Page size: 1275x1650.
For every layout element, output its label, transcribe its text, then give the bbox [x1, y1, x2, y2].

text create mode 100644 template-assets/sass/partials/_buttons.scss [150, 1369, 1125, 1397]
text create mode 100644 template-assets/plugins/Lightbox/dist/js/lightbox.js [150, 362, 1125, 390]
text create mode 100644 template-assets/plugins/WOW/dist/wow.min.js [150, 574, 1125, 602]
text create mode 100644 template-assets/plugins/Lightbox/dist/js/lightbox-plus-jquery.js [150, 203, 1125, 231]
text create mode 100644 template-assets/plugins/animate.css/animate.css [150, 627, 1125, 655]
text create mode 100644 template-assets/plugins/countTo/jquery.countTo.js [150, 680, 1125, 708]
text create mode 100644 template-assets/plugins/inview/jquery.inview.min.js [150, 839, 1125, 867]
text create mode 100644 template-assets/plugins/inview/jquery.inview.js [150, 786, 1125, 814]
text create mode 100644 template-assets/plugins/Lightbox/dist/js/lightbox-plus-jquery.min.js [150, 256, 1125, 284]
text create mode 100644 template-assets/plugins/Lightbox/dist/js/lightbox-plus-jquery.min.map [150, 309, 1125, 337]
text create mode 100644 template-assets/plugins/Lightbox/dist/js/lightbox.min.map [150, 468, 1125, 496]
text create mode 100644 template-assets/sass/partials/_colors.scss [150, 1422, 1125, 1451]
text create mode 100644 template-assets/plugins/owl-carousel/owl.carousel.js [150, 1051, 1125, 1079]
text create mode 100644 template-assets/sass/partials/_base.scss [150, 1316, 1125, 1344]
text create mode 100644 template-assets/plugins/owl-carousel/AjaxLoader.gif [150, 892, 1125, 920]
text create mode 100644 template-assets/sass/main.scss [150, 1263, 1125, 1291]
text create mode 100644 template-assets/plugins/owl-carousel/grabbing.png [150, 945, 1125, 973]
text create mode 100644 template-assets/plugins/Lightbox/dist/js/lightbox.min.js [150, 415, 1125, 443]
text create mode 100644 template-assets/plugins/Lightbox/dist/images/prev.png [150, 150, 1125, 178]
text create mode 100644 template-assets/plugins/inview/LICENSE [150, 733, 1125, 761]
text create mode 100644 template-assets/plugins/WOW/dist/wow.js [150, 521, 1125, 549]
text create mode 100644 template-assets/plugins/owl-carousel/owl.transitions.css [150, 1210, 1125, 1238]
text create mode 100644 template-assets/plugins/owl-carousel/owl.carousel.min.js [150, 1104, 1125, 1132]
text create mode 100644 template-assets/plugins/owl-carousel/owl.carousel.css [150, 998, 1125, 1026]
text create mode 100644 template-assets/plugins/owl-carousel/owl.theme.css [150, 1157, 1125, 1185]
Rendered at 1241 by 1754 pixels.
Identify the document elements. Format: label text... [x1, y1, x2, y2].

______________________________

▶ Assigned task: Output the records above in their entirety, exactly.

▶ Solution for this problem:
Page size: 1275x1650.
For every layout element, output its label, transcribe its text, then give the bbox [x1, y1, x2, y2].

text create mode 100644 template-assets/sass/partials/_buttons.scss [150, 1369, 1125, 1397]
text create mode 100644 template-assets/plugins/Lightbox/dist/js/lightbox.js [150, 362, 1125, 390]
text create mode 100644 template-assets/plugins/WOW/dist/wow.min.js [150, 574, 1125, 602]
text create mode 100644 template-assets/plugins/Lightbox/dist/js/lightbox-plus-jquery.js [150, 203, 1125, 231]
text create mode 100644 template-assets/plugins/animate.css/animate.css [150, 627, 1125, 655]
text create mode 100644 template-assets/plugins/countTo/jquery.countTo.js [150, 680, 1125, 708]
text create mode 100644 template-assets/plugins/inview/jquery.inview.min.js [150, 839, 1125, 867]
text create mode 100644 template-assets/plugins/inview/jquery.inview.js [150, 786, 1125, 814]
text create mode 100644 template-assets/plugins/Lightbox/dist/js/lightbox-plus-jquery.min.js [150, 256, 1125, 284]
text create mode 100644 template-assets/plugins/Lightbox/dist/js/lightbox-plus-jquery.min.map [150, 309, 1125, 337]
text create mode 100644 template-assets/plugins/Lightbox/dist/js/lightbox.min.map [150, 468, 1125, 496]
text create mode 100644 template-assets/sass/partials/_colors.scss [150, 1422, 1125, 1451]
text create mode 100644 template-assets/plugins/owl-carousel/owl.carousel.js [150, 1051, 1125, 1079]
text create mode 100644 template-assets/sass/partials/_base.scss [150, 1316, 1125, 1344]
text create mode 100644 template-assets/plugins/owl-carousel/AjaxLoader.gif [150, 892, 1125, 920]
text create mode 100644 template-assets/sass/main.scss [150, 1263, 1125, 1291]
text create mode 100644 template-assets/plugins/owl-carousel/grabbing.png [150, 945, 1125, 973]
text create mode 100644 template-assets/plugins/Lightbox/dist/js/lightbox.min.js [150, 415, 1125, 443]
text create mode 100644 template-assets/plugins/Lightbox/dist/images/prev.png [150, 150, 1125, 178]
text create mode 100644 template-assets/plugins/inview/LICENSE [150, 733, 1125, 761]
text create mode 100644 template-assets/plugins/WOW/dist/wow.js [150, 521, 1125, 549]
text create mode 100644 template-assets/plugins/owl-carousel/owl.transitions.css [150, 1210, 1125, 1238]
text create mode 100644 template-assets/plugins/owl-carousel/owl.carousel.min.js [150, 1104, 1125, 1132]
text create mode 100644 template-assets/plugins/owl-carousel/owl.carousel.css [150, 998, 1125, 1026]
text create mode 100644 template-assets/plugins/owl-carousel/owl.theme.css [150, 1157, 1125, 1185]
Rendered at 1241 by 1754 pixels.
Identify the document elements. Format: label text... [x1, y1, x2, y2].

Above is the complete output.